"The Pursuit of Happiness from Colony to Republic"
Hobart, 26-29 September 1999
Report by Colin Sheringham
Any conference that has the theme 'the pursuit of happiness' and begins with a jostle to gain a drink at the bar of one of Hobart's oldest pubs would seem to be off to a flying start. The ceremonial cutting of an aged wheel of Heidi gruyère, a simple but refined onion soup, an impassioned description of Robyn Black's Sunday night dinners shared by family and friends, a step back into history to the life and times of Edward Abbott set the scene for the 11th Symposium of Australian gastronomy.
Up early, a brisk walk round Constitution dock, a picturesque bus drive through the hinterland to Peter Althaus' Stoney Vineyard a welcome expresso on the terrace, then into the cask room for the first of the paper sessions. Surrounded by casks of fermenting wine the opening panel began the fermentation of ideas with a set of themes that would be picked up during the following days. Genetically modified food, food in a societal context and the sheer passion for quality ingredients.
The following papers did not seem to deliver their full potential, complex ideas presented verbally without time for reflexion. Lunch provided the opportunity to return to our colonial past, pay tribute to the art of the charcutier and enjoy the quality of Tasmanian ingredients. With the stomach now full the afternoon sessions saw the group divided into various salons to wrestle with (admittedly briefly) weighty gastronomic issues.
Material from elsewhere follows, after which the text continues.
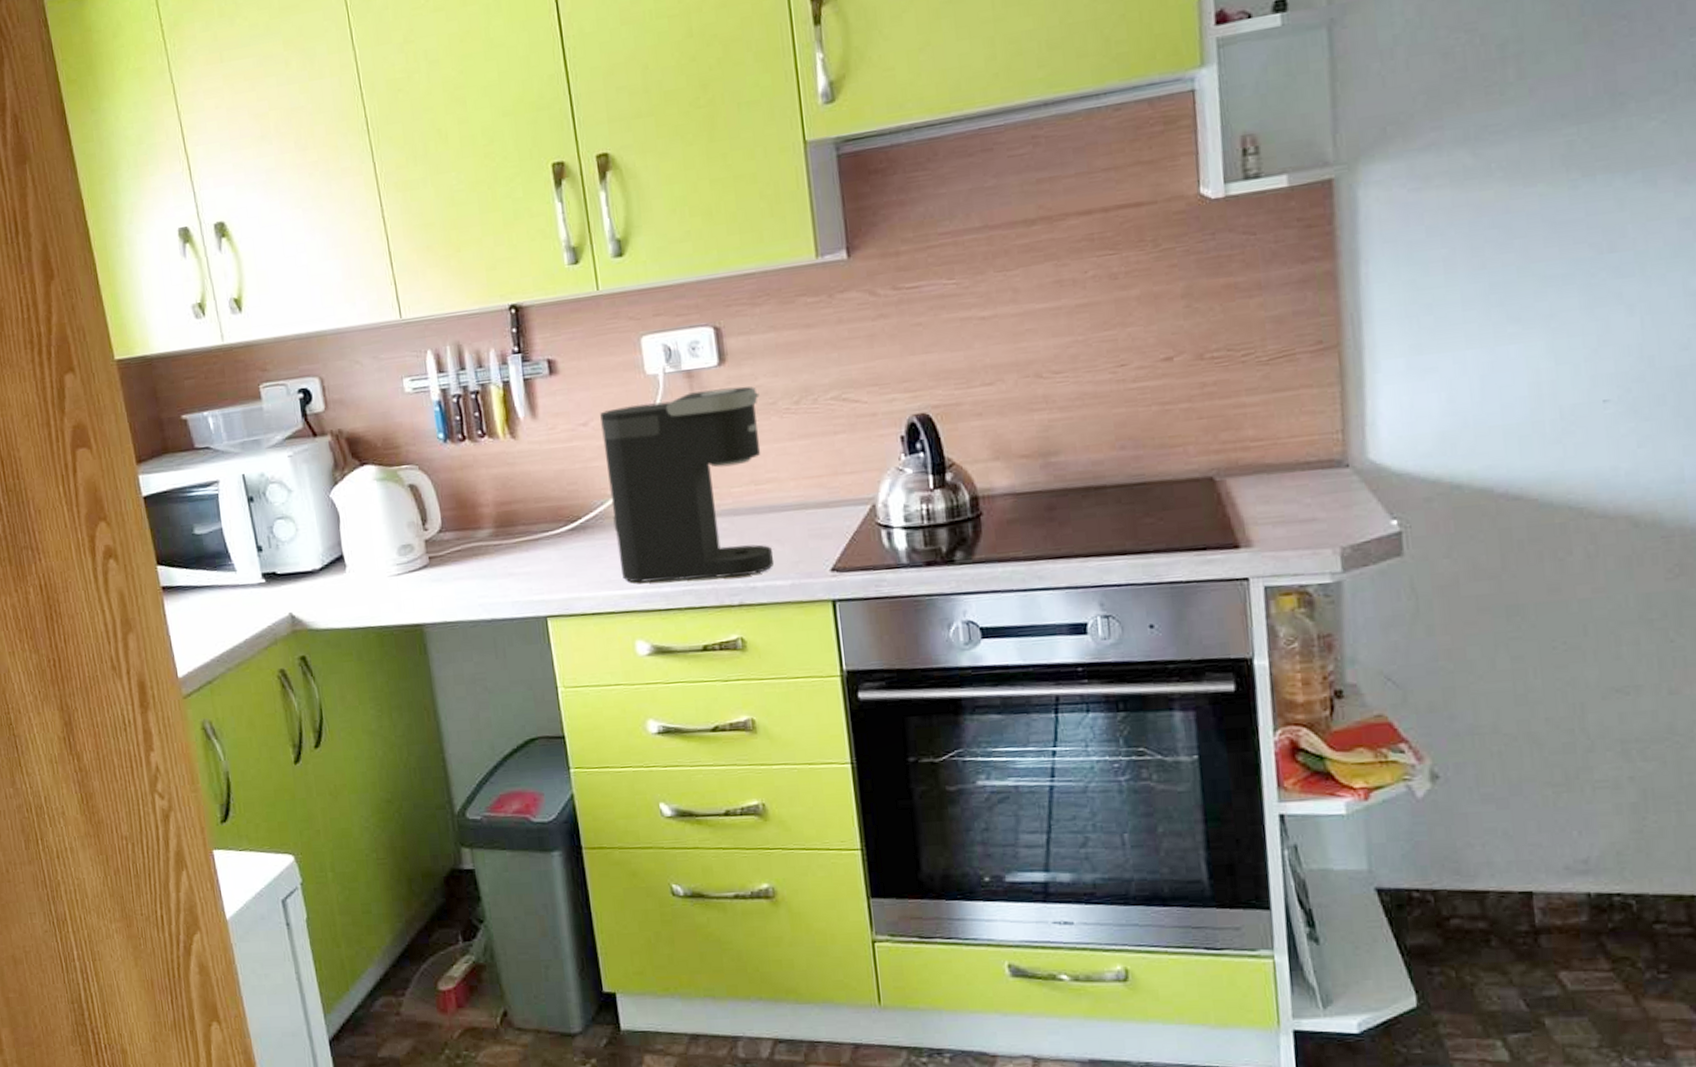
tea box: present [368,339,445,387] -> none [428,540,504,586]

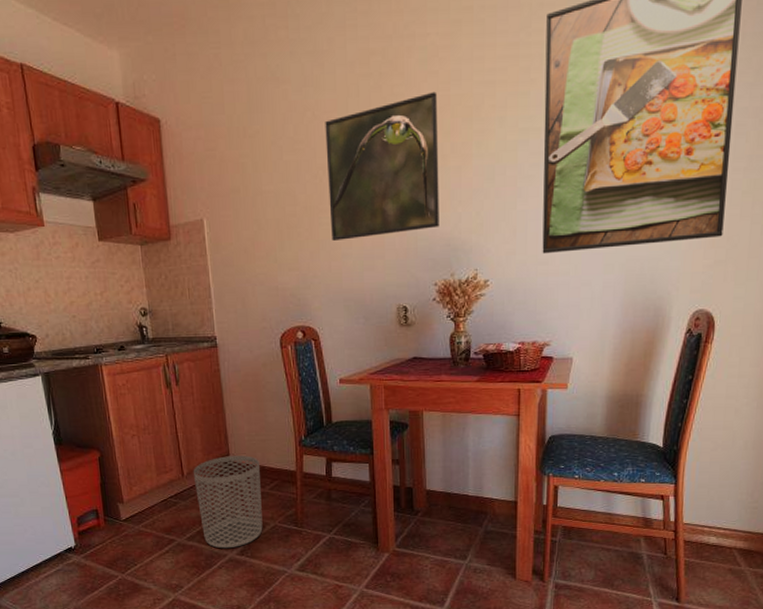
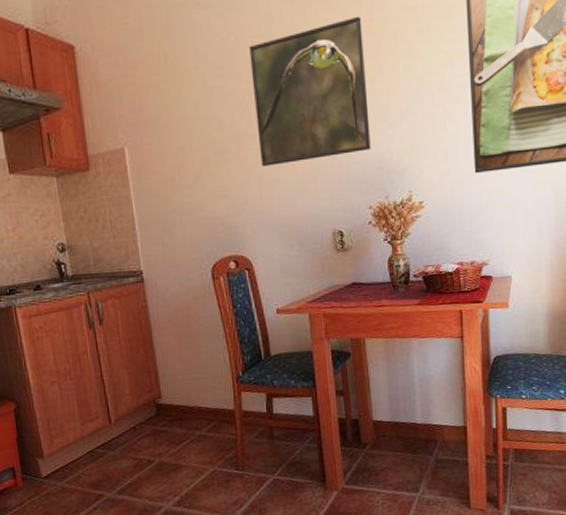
waste bin: present [193,455,263,549] -> none [121,396,201,501]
That night buoyed by a sense of Hobart's history delegates were led to the Long Gallery in Salamanca Place. Waiting was a sensual feast featuring Nubian kids roasted and place whole in the centre of a long table where we were forced to dismember the animal with our hands.
Tuesday's papers seemed more accessible than the previous day's, Rosemary Stanton sparking numerous questions concerned with genetically modified foods, Anita Stewart's poetic description of the foods of Canada, but for me the highlight was the first real debate at this symposium on the merits of Edward Abbot's cookery book.
The banquet, despite its setting on the stage of the Theatre Royal, lacked a sense of theatre that has come to be so much a part of the final diner; the food however was not wanting. The hot-smoked atlantic salmon amply demonstrating the super quality of Tasmanian produce.
One theme that had been developed throughout the symposium concerned the passion and devotion that goes into the production of quality ingredients. The final session panel of local producers left no doubt that the pursuit of excellence is alive and well in Tasmania.
Colin Sheringham is Lecturer Hospitality Management at the University of Western Sydney - Hawkesbury.
His own contribution to the Symposium, entitled "Making a Meal in the New Millennium", was a provocative examination of attitudes toward food from the ancient world to the present.